Banyak Libur dan Cuti Bersama, Konsumsi Listrik Diprediksi Melonjak

Oktiani Endarwati, Jurnalis · Senin 26 Oktober 2020 15:24 WIB
https: img.okezone.com content 2020 10 26 320 2299719 banyak-libur-dan-cuti-bersama-konsumsi-listrik-diprediksi-melonjak-bvqNC8wh4c.jpg PLN Optimis Konsumsi Listrik Meningkat. (Foto: Okezone.com/Shutterstock)

JAKARTA - Konsumsi listrik pada kuartal IV-2020 diharapkan naik seiring adanya hari libur panjang.

Direktur Niaga dan Manajemen Pelanggan PT PLN (Persero) Bob Saril mengatakan, siklus pada tahun normal sebelum adanya pandemi Covid-19 menunjukkan konsumsi listrik meningkat pada waktu mendekati hari libur panjang akhir tahun dan hari besar keagamaan.

Baca Juga: 433 Desa di Indonesia Bakal Terang Benderang

"Pada tahun-tahun sebelumnya, pertumbuhan tinggi terjadi pada waktu mendekati hari libur, kemudian juga mendekati hari besar keagamaan, seperti nanti di bulan Desember itu akan banyak target," ujarnya pada Market Review IDX Channel, Senin (26/10/2020).

Menurut dia, konsumsi listrik sektor industri juga biasanya mengalami peningkatan menjelang hari libur panjang untuk mengejar target produksi dan persiapan hari libur.
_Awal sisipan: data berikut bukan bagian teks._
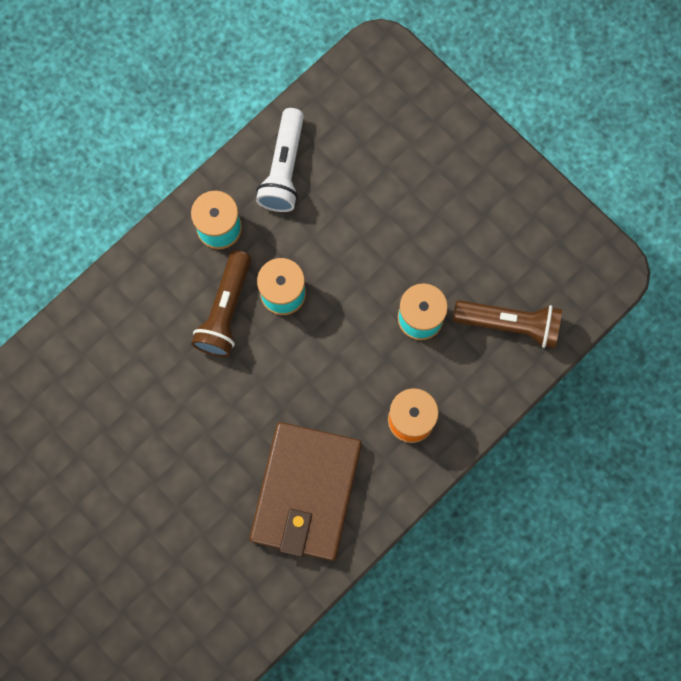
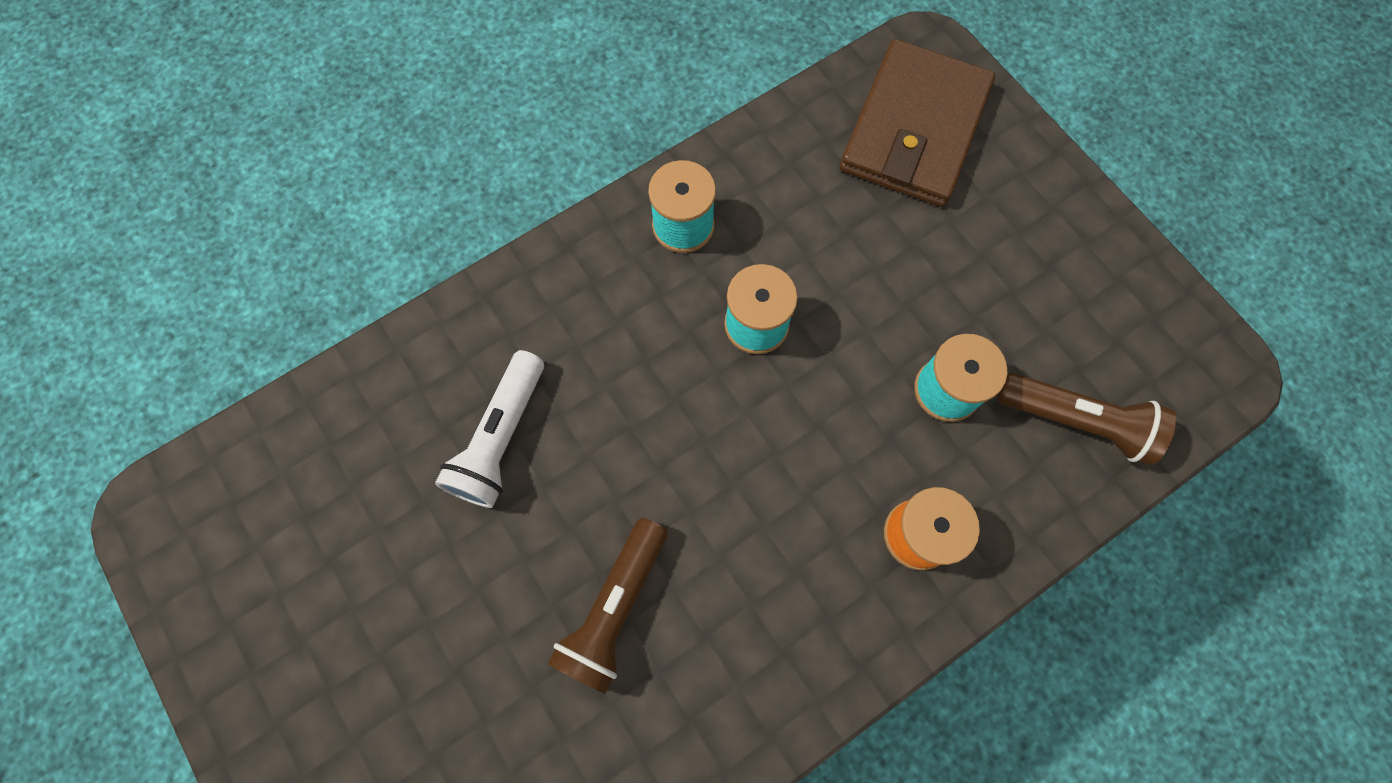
camera: 10 degrees right, 5 degrees down
(225, 311) = (672, 335): brown flashlight -> brown flashlight (614, 608)
(284, 169) = (782, 166): white flashlight -> white flashlight (500, 438)
(306, 492) = (746, 617): brown wallet -> brown wallet (913, 129)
Dia berharap, siklus ini juga terjadi pada kuartal IV tahun ini.

Baca Juga: Penyebab Listrik Sering Mati, Ternyata Ada yang Disengaja

"Kami harapkan pada siklus ini pertumbuhan kita akan mengalami kenaikan cukup signifikan di bulan Oktober, November, dan Desember," tuturnya.
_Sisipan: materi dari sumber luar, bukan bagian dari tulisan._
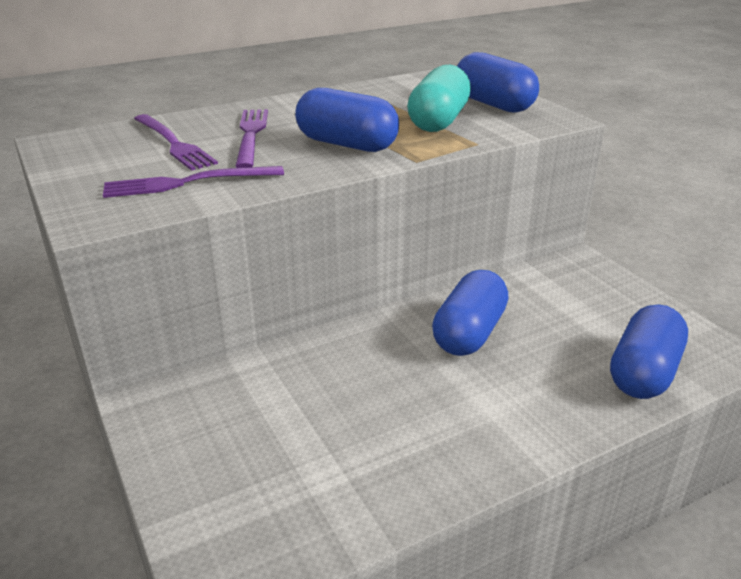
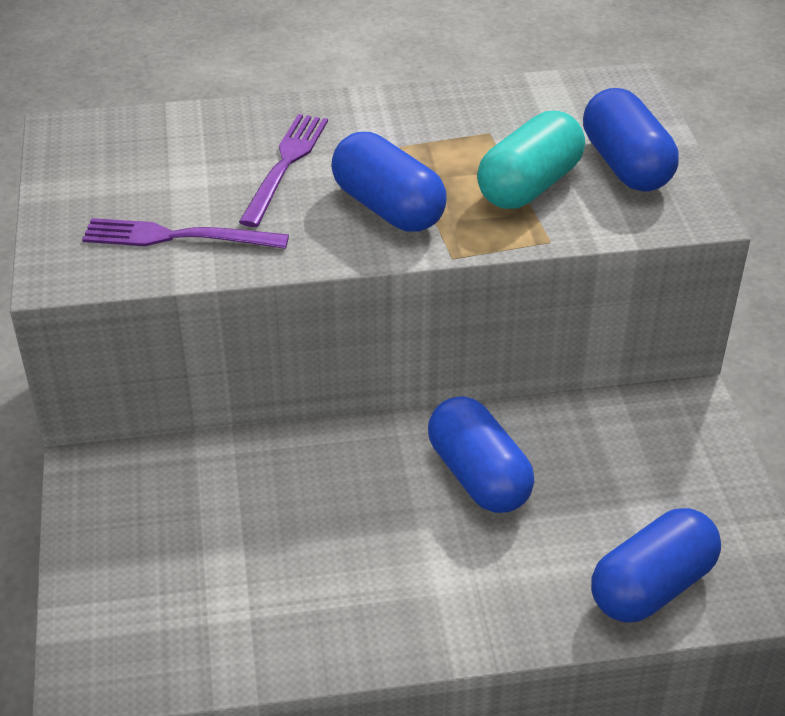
camera: 20 degrees right, 10 degrees up
(173, 144) = (191, 163): purple fork -> none
(469, 333) = (478, 476): blue capsule -> blue capsule turned 75 degrees counterclockwise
Bob menuturkan, pihaknya tidak bisa memprediksikan berapa proyeksi permintaan listrik pada momen akhir tahun 2020. Namun melihat data penjualan listrik pada Januari-September 2020 menunjukkan kenaikan 0,61% bila dibandingkan dengan periode yang sama tahun 2019.

Menurut dia, kenaikan ini menunjukkan adanya perbaikan kegiatan perekonomian di masyarakat dibanding pada saat awal pandemi Covid-19 melanda Indonesia. Peningkatan penjualan listrik terlihat sejak Juli hingga September 2020.

"Ini jauh lebih bagus daripada prediksi kami di awal saat pandemi terjadi di bulan April. Pada awalnya kami melihat potensi pertumbuhan minus 6,15%, tetapi sejauh ini sudah mencapai 0,61% dan kami lihat pertumbuhan ini akan positif. Kami tetap optimis untuk pertumbuhan energi listrik," tandasnya.